Самая молодая из всех любивших Юдит, она любила ее самой глубокой и верной любовью — любовью по выбору.
— В тот момент, когда она сошла с поезда с этой своей большой странной сумкой, я решила, что эту женщину я буду любить невзирая ни на что. Это не было любовью к матери, или к подруге, или к тетке. К кому же тогда? Странные вопросы ты задаешь, Зейде! Это была какая-то смесь. Как смесь любви к кошке, к корове и к старшей сестре.
Путевой сторож предупредил:
— Вы тут поосторожнее, у нас здесь арабы пошаливают…
Мы шли по тенистой тропе к верховью потока. Номи смеялась, а мое сердце замирало. Шестнадцать с половиною лет было мне тогда, ей — тридцать два или чуть больше. Время, великий бальзамировщик, сделало ее с годами красивее, замедлило движения, углубило ее голос и мою любовь, а ее мужа Меира сделало богатым, пожилым и замкнутым человеком.
Только через два года, когда я уже был в армии и в очередной раз приехал к ним на побывку, я осмелился спросить ее:
— Что такое происходит с Меиром в последнее время? — и она сказала:
— Мне так хорошо, когда ты приезжаешь, Зейде, давай не будем говорить о Меире.
Озеро ее красоты уже начало отступать от берегов лба и от утеса ее подбородка и теперь собралось вокруг губ, в уголках глаз, где оно было особенно сладким и густым, и в двух гладких впадинах у основания шеи.
Мать и Одед ненавидели Меира, но мне он нравится.
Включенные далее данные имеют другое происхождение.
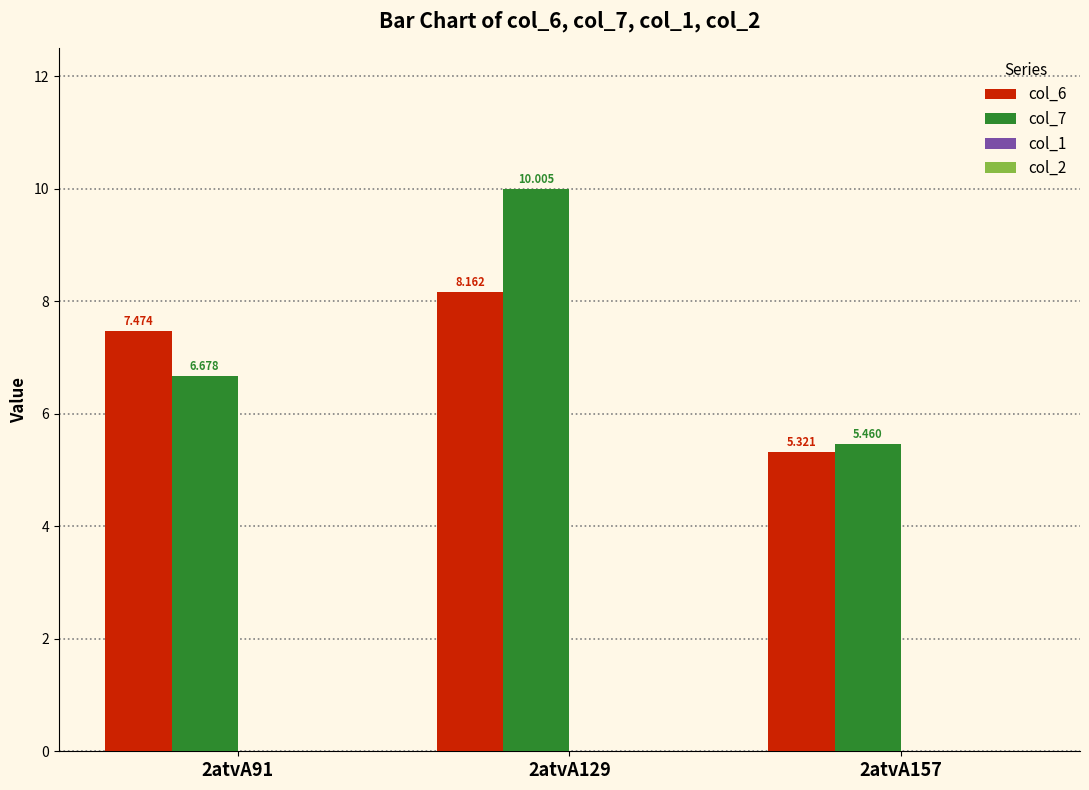

What is the average value of the col_6 series?

7.0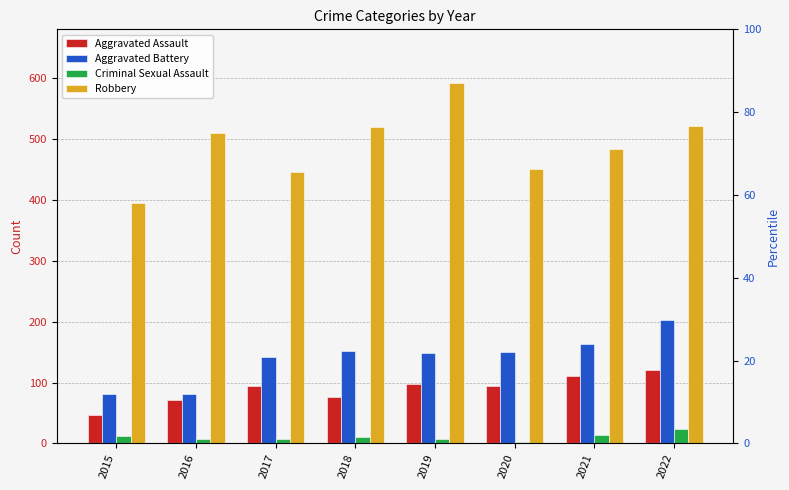

What is the difference between the Aggravated Assault values at 2022 and 2018?

44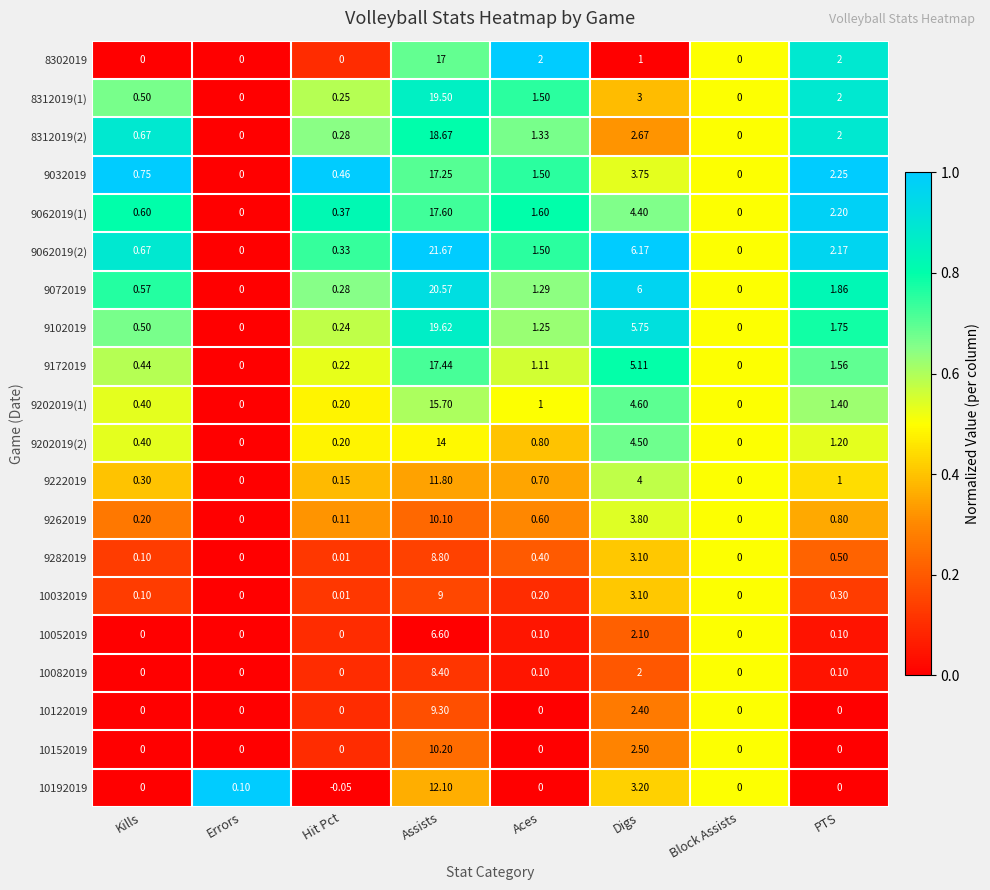

At which category does the chart reach its peak across all series?

Assists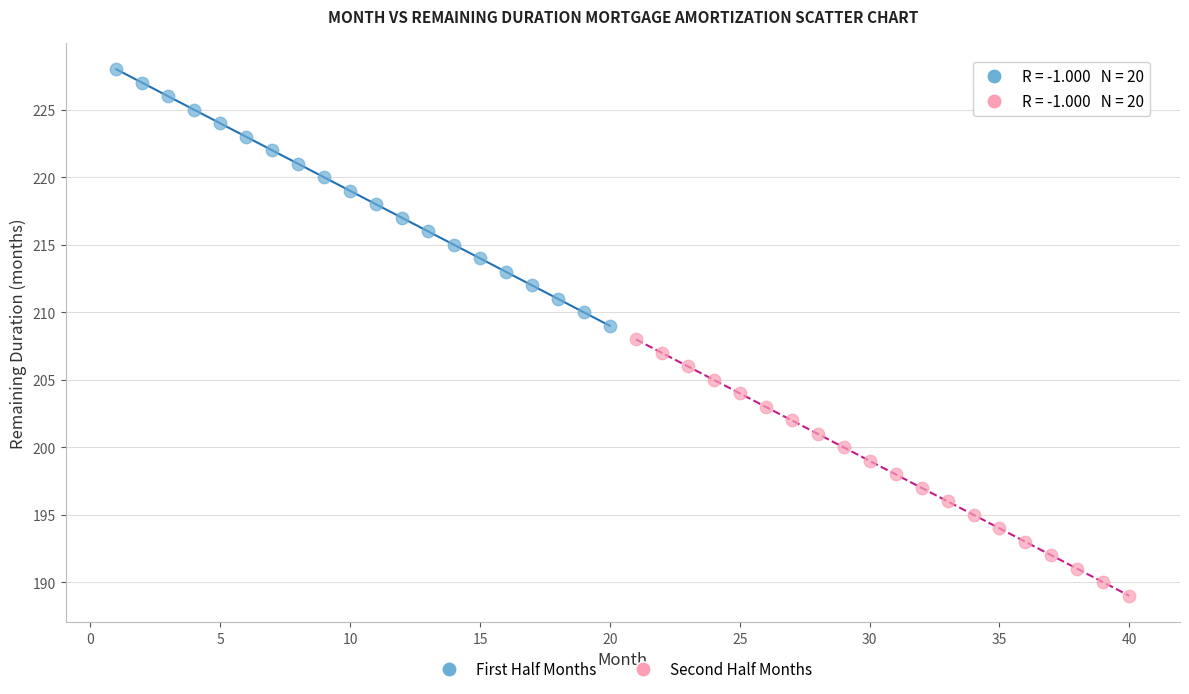

Which series contains the lowest Y value?

Second Half Months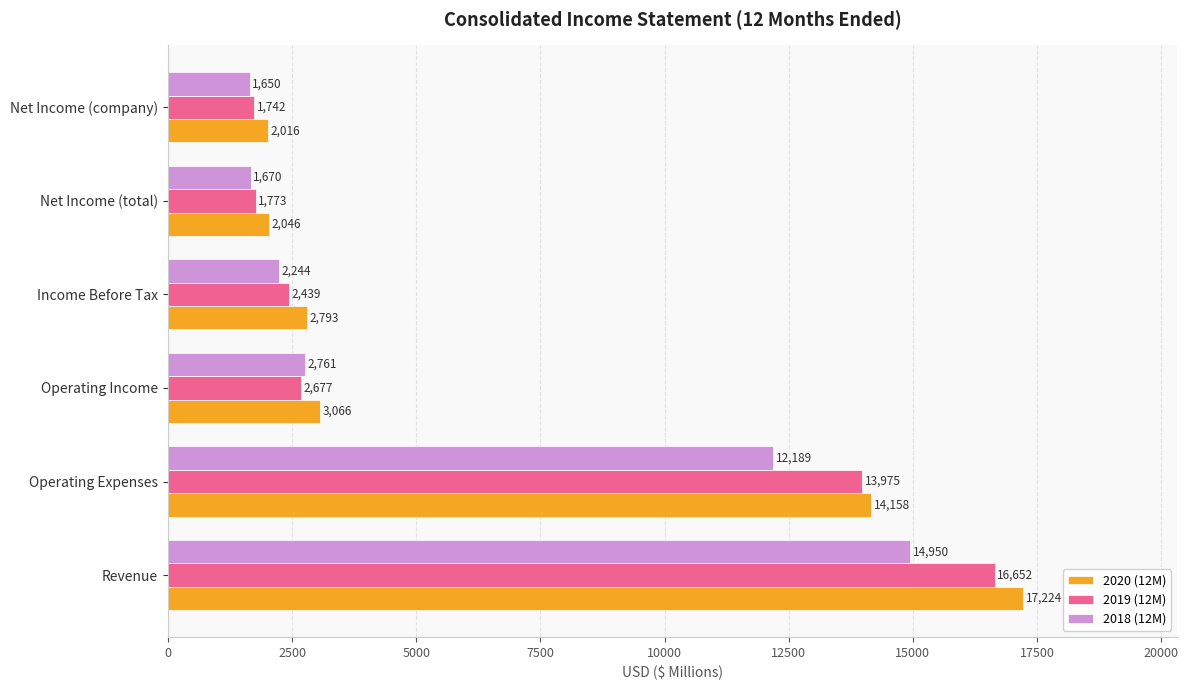

Between Operating Expenses and Income Before Tax, which series saw the biggest shift?

2019 (12M)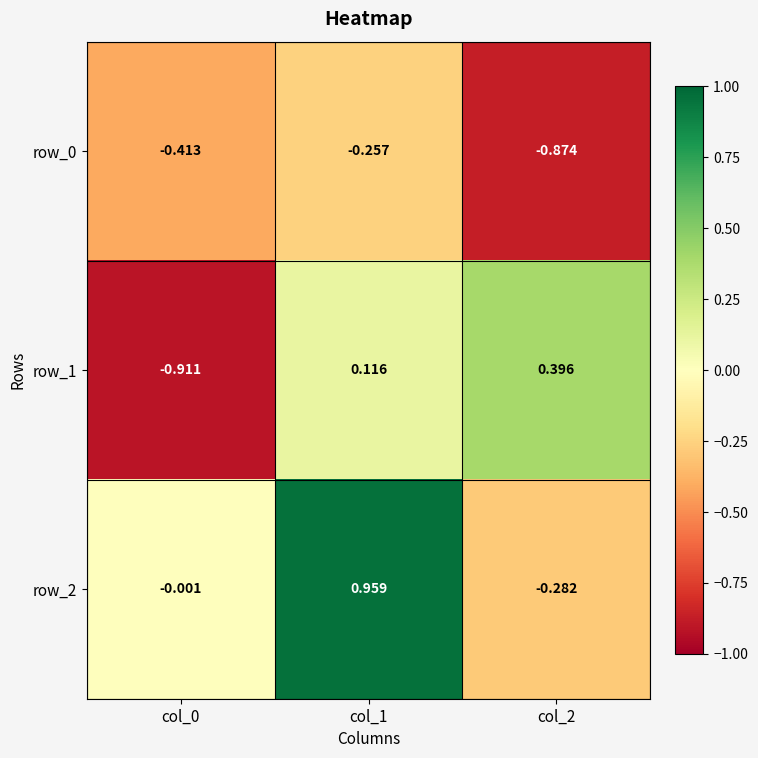

What is the difference between the maximum and minimum values in the row_1 series?

1.3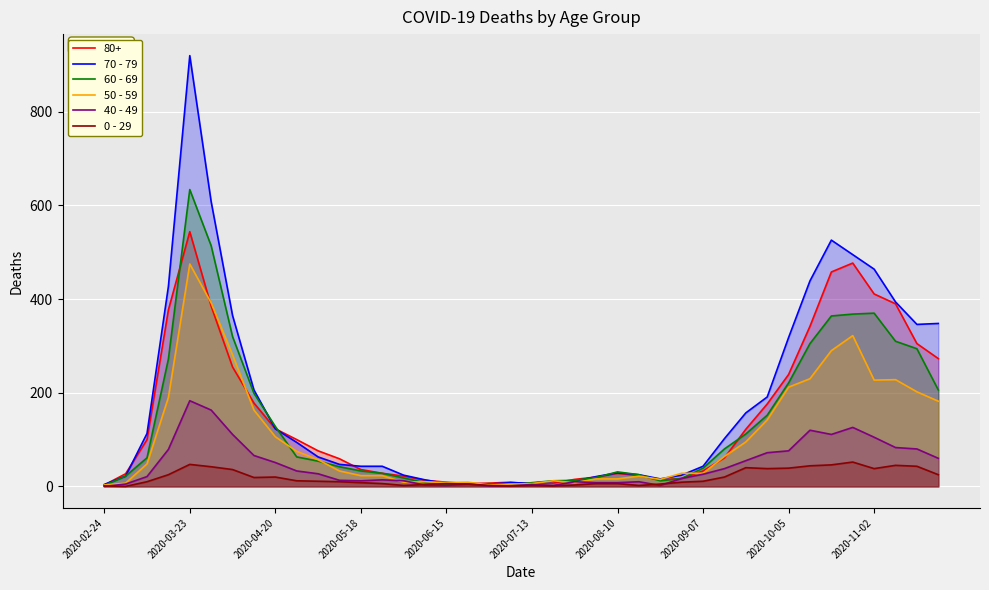

Does the chart display data point markers on the line(s)?

No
Его жену я люблю, ему я симпатизирую, а их сына стараюсь не замечать. Даже теперь, всякий раз, когда я приезжаю в Иерусалим для встречи со своим рыжим профессором-вороноведом, — Номи прозвала его «главным ерундоведом», — чтобы показать ему дневники наблюдений и получить комплименты и новые задания, я стараюсь немного поговорить с Меиром. У него все такая же стройная фигура, и прямые сильные плечи, и густые волосы, разделенные пробором посередине, и та же легкая походка — походка человека, живущего в мире со своим телом.
Номи вдруг наклонила голову и на миг прижала свои соленые сладкие губы к моим губам.
— Вкусно, — засмеялась она и похлопала меня по затылку. — Ты хорошо растешь, — сказала она. — У тебя уже плечи и ладони мужчины.